The report further notes that equity price-to-earnings ratios have moved to the high end of their historical range. This can be seen in Figure 3 below, which plots the S&P 500 cyclically adjusted price-to-earnings ratio (CAPE), a measure of stock prices relative to the earnings of the companies in the index, adjusted for economic conditions such as inflation and longer-term interest rates. The CAPE was 33.8 in May 2024, which was 1.9 standard deviations away from its long-run average of 18.3. (Data start in January 1921.)
Alternatively, elevated stock prices could be sending a positive message about future productivity growth. Research has pointed to a link between asset prices and productivity, with some papers studying the relationship between the two variables during the period of computer adoption in the 1990s.
For example, in their 2006 paper, "Stock Prices, News, and Economic Fluctuations," Paul Beaudry and Franck Portier show that news shocks about future technological opportunities can initially be visible in stock prices, followed by higher consumption, investment and hours worked, before finally manifesting in productivity growth a few years later. In their 2007 paper, "Stock Market Boom and the Productivity Gains of the 1990s," Urban Jermann and Vincenzo Quadrini build a model that explains the high output and employment growth, rapid labor productivity growth, and stock market boom that took place in the second half of the 1990s. Their model shows that expectations for future productivity growth can drive up the expected profits of firms and raise their market value, increasing demand for labor and shifting resources toward more productive firms, which leads to faster productivity growth.

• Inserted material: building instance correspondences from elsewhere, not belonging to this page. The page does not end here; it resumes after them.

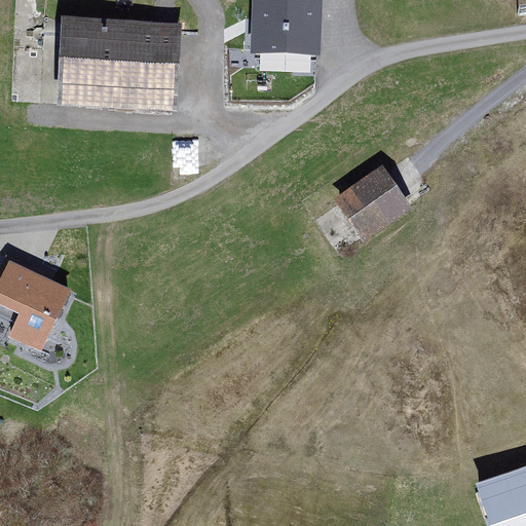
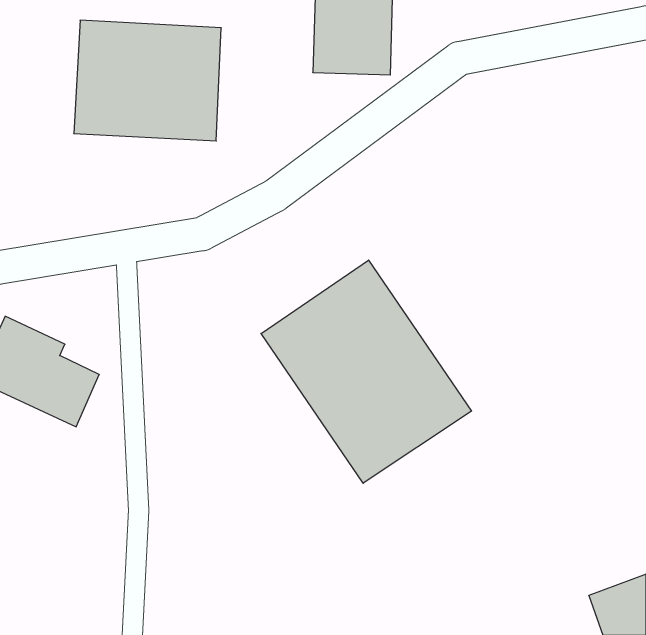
building: [330,161,410,238] -> none
building: none -> [261,260,472,483]

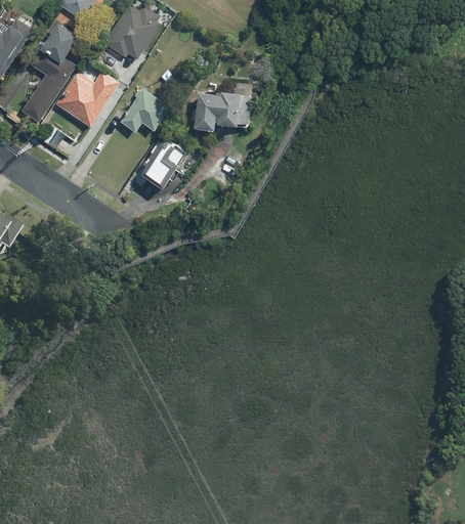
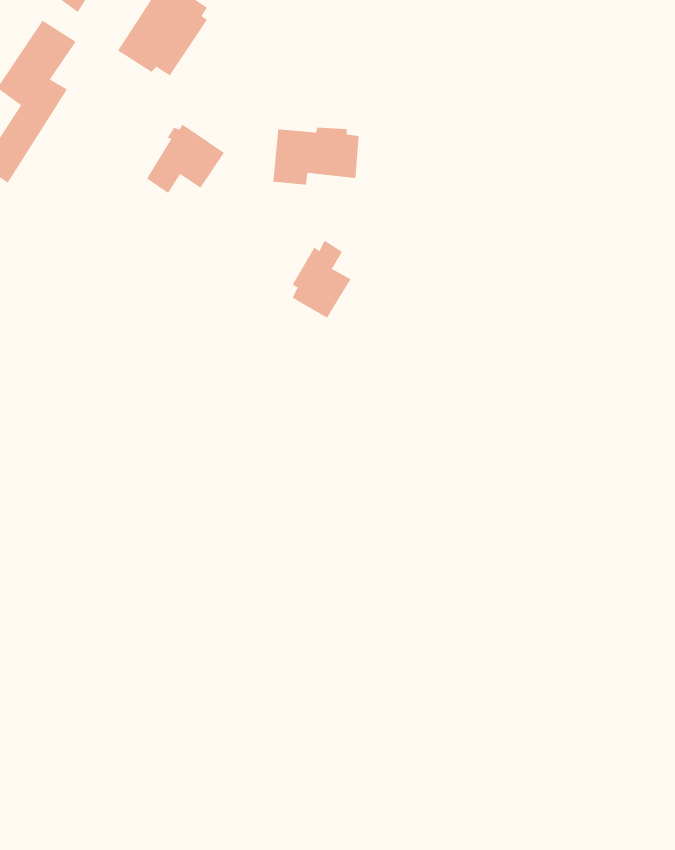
building: [56,73,118,127] -> none
building: [144,136,180,183] -> [292,240,351,318]

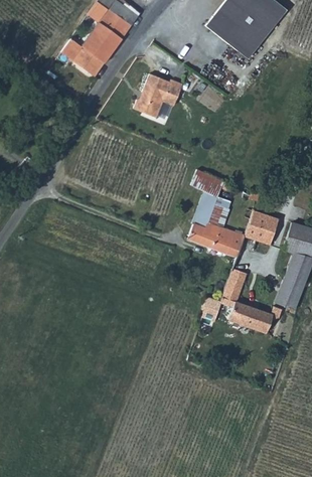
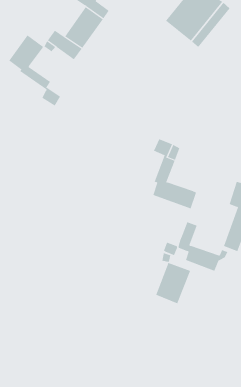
building: none -> [9,35,61,106]
building: [133,72,181,117] -> none
building: [245,209,280,245] -> none
building: none -> [156,262,191,304]

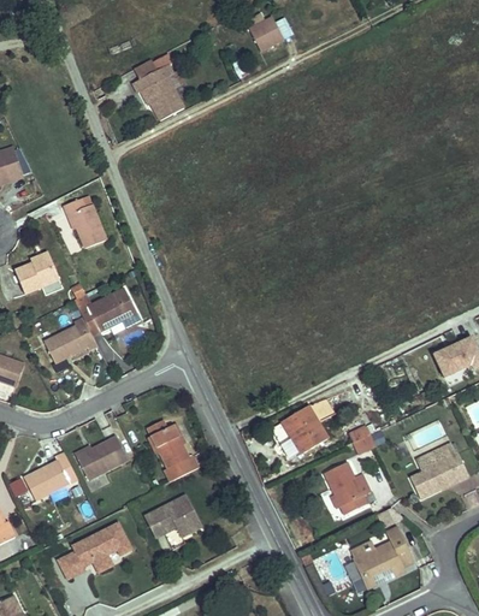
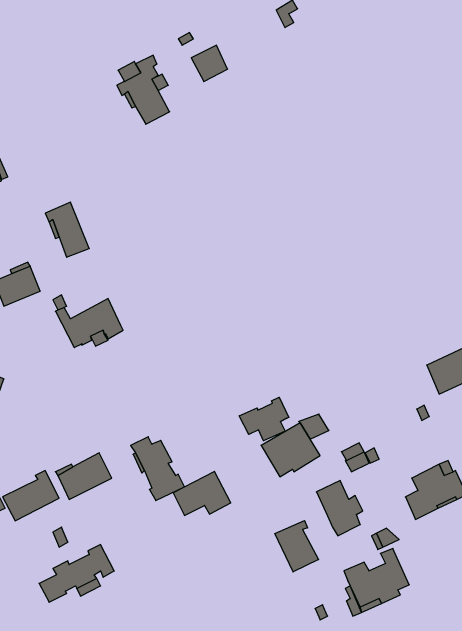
building: [248,17,283,52] -> [191,45,228,82]
building: [43,319,96,363] -> none
building: none -> [239,397,289,441]
building: [146,496,201,538] -> [173,471,231,515]
building: none -> [275,521,319,572]

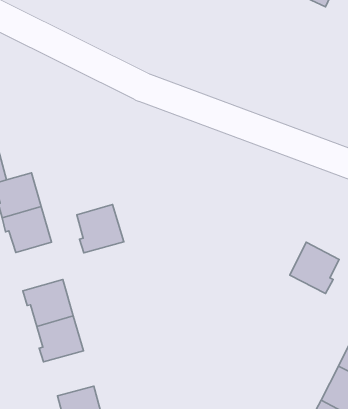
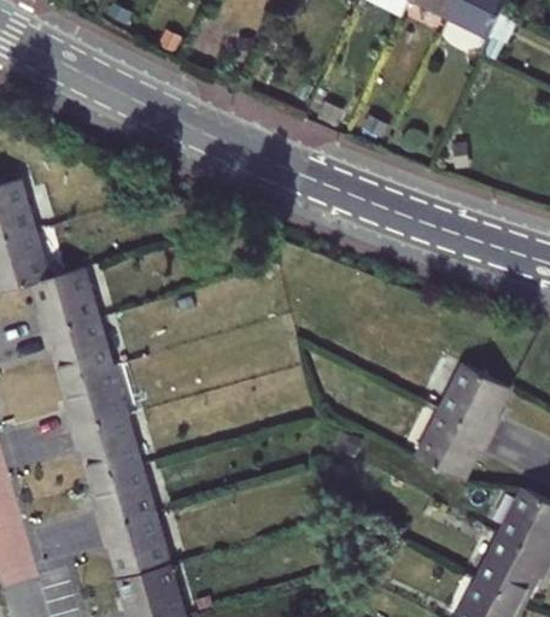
building: [77,204,124,253] -> [60,362,125,429]
building: none -> [417,407,491,478]
building: none -> [99,512,169,575]

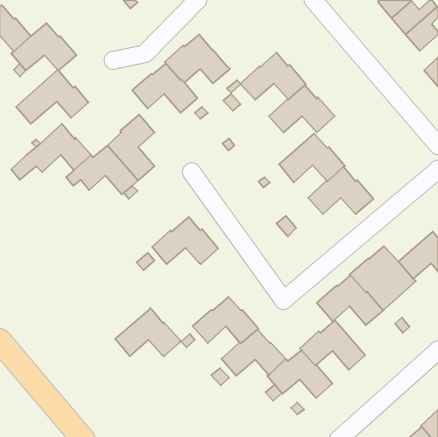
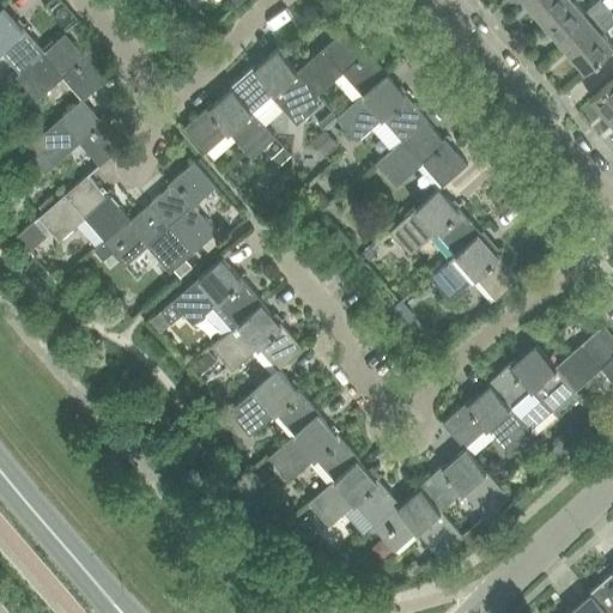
building: none -> [297,30,388,97]
building: none -> [158,259,265,327]
building: [115,308,181,356] -> [229,369,321,436]

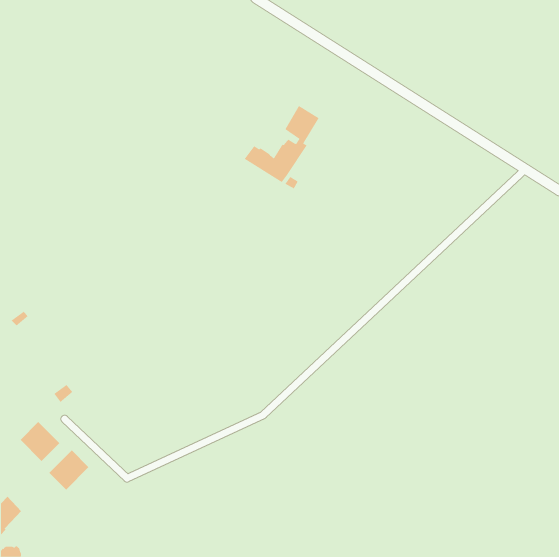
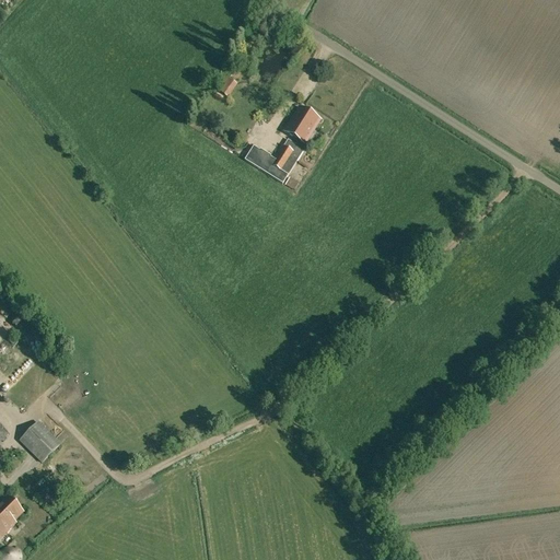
building: [49,450,89,490] -> none

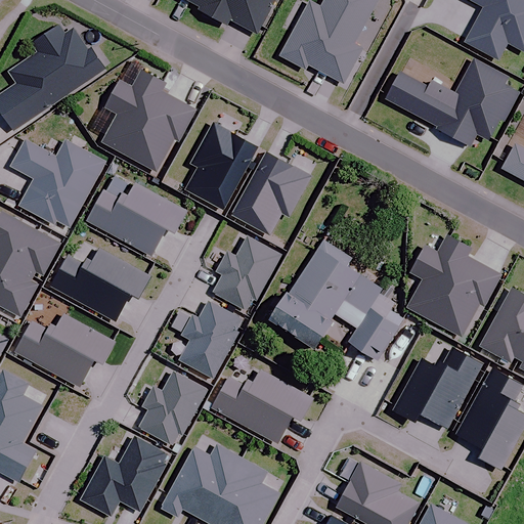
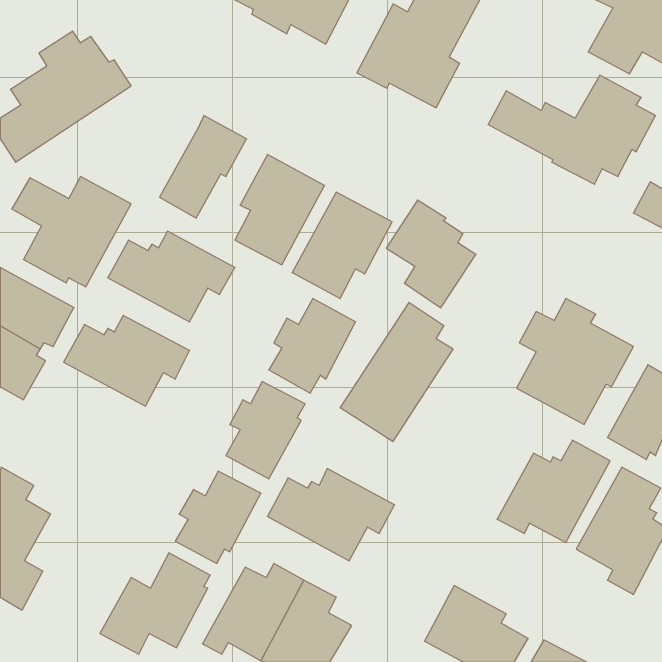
building: [101,69,167,156] -> none
building: [334,275,404,360] -> [386,200,476,308]
building: [15,314,115,386] -> none

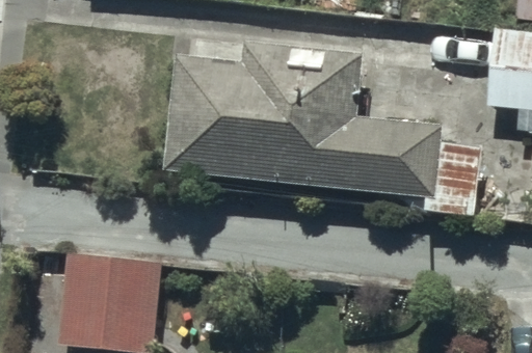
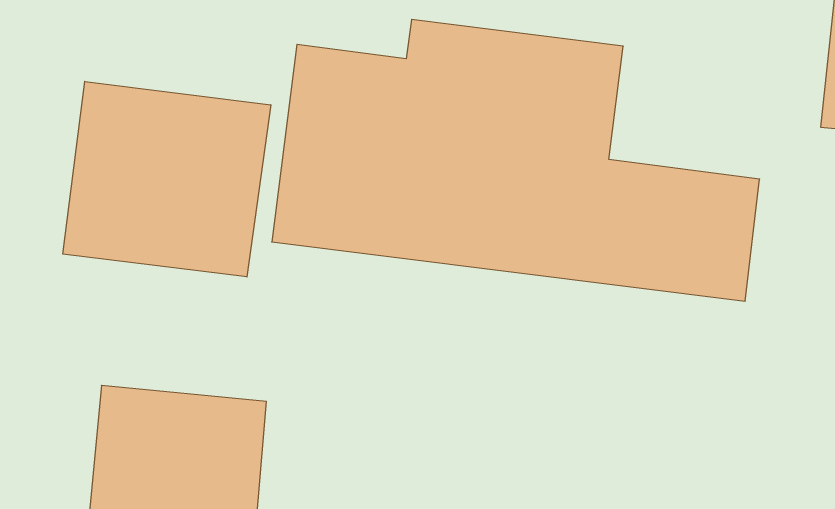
building: none -> [63,81,271,277]

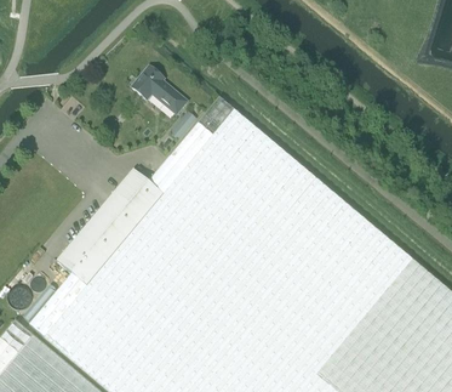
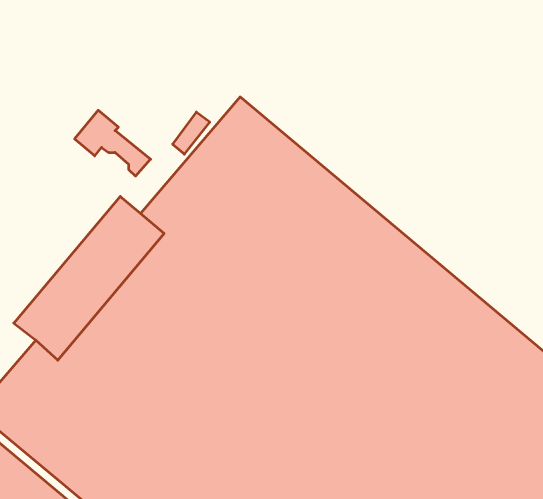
building: [132,68,187,115] -> [75,110,151,176]

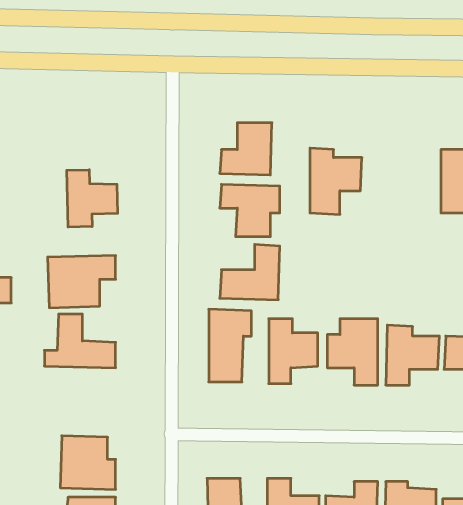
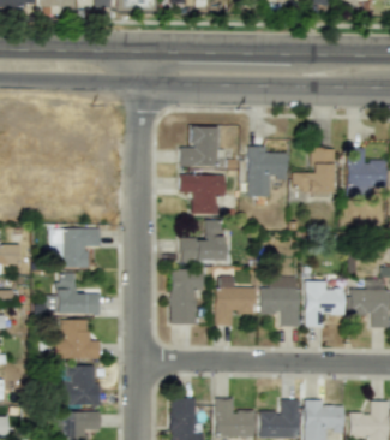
building: none -> [293,148,335,192]
building: [67,170,118,227] -> none
building: none -> [55,320,100,359]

Generative artificial intelligence (AI) may represent a form of general-purpose technological innovation which (like computers in the late 1990s) could lead to gains in productivity growth once the technology is widely adopted and integrated, or embodied, in the capital stock of firms. If so, we could eventually see an increase in trend labor productivity growth driven by this new technology.
For example, a Goldman Sachs report estimates that generative AI could raise annual U.S. labor productivity growth by nearly 1.5 percentage points over a 10-year period, while a Brookings Institution article by Martin Neil Baily, Erik Brynjolfsson, and Anton Korinek argues generative AI will have "tremendous positive productivity effects, both by increasing the level of productivity and by accelerating future productivity growth." Rich stock valuations today could reflect this optimistic scenario for productivity.
In Figure 4 below, the potential role of the stock market as a leading indicator for trend productivity growth is depicted by plotting today's cyclically adjusted price-to-earnings ratio, commonly referred to as CAPE, against future (10-year ahead) trend labor productivity growth (measured as the annualized growth rate of real output per hour over 20 years). CAPE is represented by the blue line and corresponds to the left axis, while future trend labor productivity growth is represented by the orange line and corresponds to the right axis. From the first quarter of 1975 through the first quarter of 2014, the correlation between the two series has been 0.79, indicating a positive relationship.
Views expressed in this article are those of the author and not necessarily those of the Federal Reserve Bank of Richmond or the Federal Reserve System.